With or without an aura?
The mechanisms that lead to migraine with or without aura are not yet fully understood. One possible explanation is that the processes described in migraine with aura initially occur much more rapidly, leading to significant changes in blood flow within the central nervous system, which could be responsible for the development of the aura. In contrast, a very slow, gradually developing mechanism might be triggered in migraine without aura. Disruptions in this mechanism might not lead to a noticeable change in blood flow, but could subsequently also release inflammatory neurotransmitters and induce pain in the blood vessels of the meninges.
Radio interference in the brain
The neurotransmitters released in excess at the beginning of an attack must, of course, be broken down again. However, the rapid breakdown of these neurotransmitters leads to a phase of neurotransmitter depletion – the stores of these crucial neurotransmitters are initially depleted and must be replenished. But without neurotransmitters, there is no, or at least no, proper signal transmission in the brain. The result: global information processing in the brain is disrupted.

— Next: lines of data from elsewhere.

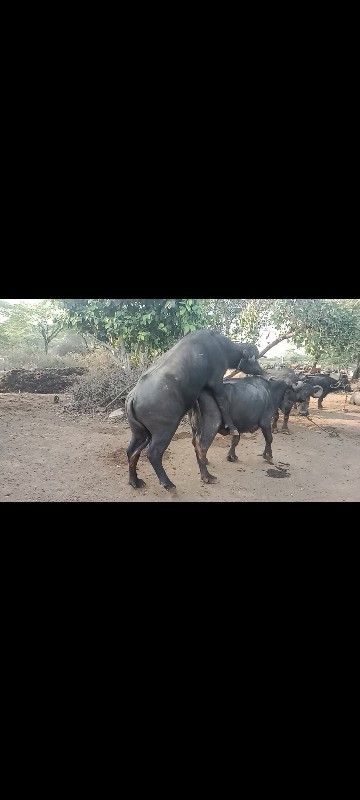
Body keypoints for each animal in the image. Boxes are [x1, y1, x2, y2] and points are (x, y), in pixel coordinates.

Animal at [125, 330, 260, 488]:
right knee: (153, 453)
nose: (259, 369)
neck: (220, 346)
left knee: (131, 452)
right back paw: (168, 483)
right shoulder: (216, 381)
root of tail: (133, 396)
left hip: (139, 432)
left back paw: (135, 480)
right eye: (254, 359)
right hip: (164, 431)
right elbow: (223, 403)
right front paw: (232, 428)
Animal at [188, 376, 324, 482]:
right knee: (201, 447)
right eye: (301, 389)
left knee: (195, 443)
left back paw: (205, 462)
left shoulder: (238, 425)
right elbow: (269, 438)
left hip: (195, 428)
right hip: (211, 426)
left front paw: (232, 456)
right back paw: (207, 476)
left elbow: (235, 440)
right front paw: (268, 455)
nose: (304, 400)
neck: (270, 392)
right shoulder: (265, 422)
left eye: (309, 391)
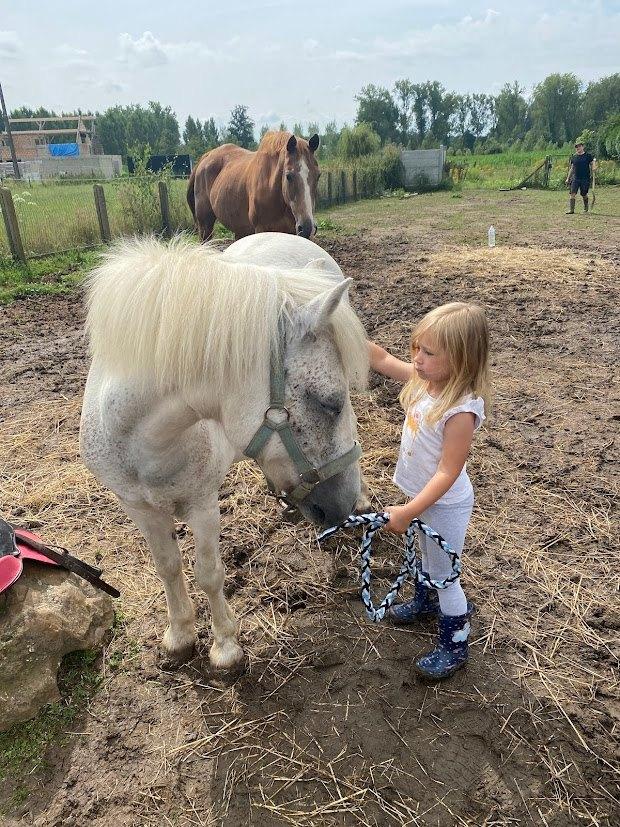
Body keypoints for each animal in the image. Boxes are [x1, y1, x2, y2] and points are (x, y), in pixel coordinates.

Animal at [80, 232, 368, 671]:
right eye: (330, 403)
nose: (344, 505)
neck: (141, 441)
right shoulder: (138, 507)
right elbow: (168, 567)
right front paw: (179, 634)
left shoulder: (203, 504)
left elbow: (209, 573)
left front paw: (225, 646)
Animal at [187, 131, 320, 243]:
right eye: (288, 176)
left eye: (318, 175)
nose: (307, 228)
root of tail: (206, 156)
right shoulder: (262, 230)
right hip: (205, 226)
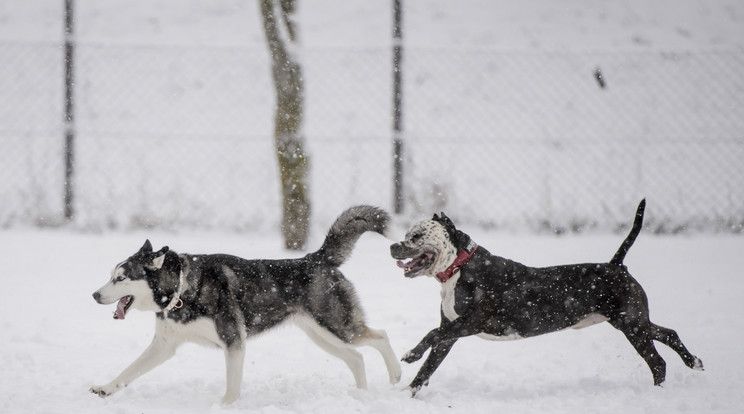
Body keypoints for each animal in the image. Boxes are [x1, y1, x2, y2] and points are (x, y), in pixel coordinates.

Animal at [390, 201, 704, 394]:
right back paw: (694, 362)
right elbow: (428, 367)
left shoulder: (473, 322)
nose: (393, 246)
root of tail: (616, 265)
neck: (461, 266)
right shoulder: (452, 332)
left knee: (657, 361)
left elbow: (431, 334)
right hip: (633, 321)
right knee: (669, 333)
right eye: (407, 234)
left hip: (632, 324)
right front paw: (407, 394)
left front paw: (410, 354)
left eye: (417, 236)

The brainstem is also affected
The inflammation triggered by the excessive release of neurotransmitters also leads to the activation of nerve centers in the brainstem. This can cause pain to spread to areas of the body that were not initially involved. These include, in particular, the shoulder and neck muscles, as well as areas of the skull not directly affected by the neurogenic inflammation.
This sensory overload could also explain why normally non-painful stimuli are experienced as extremely unpleasant during a migraine attack, particularly in the form of light and noise hypersensitivity. Therapeutic interventions, such as massage, heat applications, or trigger point injections in the head and neck muscles, can reduce the constant subthreshold stimulation in the brainstem and thus be experienced as pleasant by migraine patients, without, however, altering the persistence of the migraine attack. The influence of mental mechanisms on the migraine process—especially cognitions, emotions, the ability to actively influence stimuli (e.g., stress management), and psychological relaxation—can be understood through the activation of the body's own pain control systems.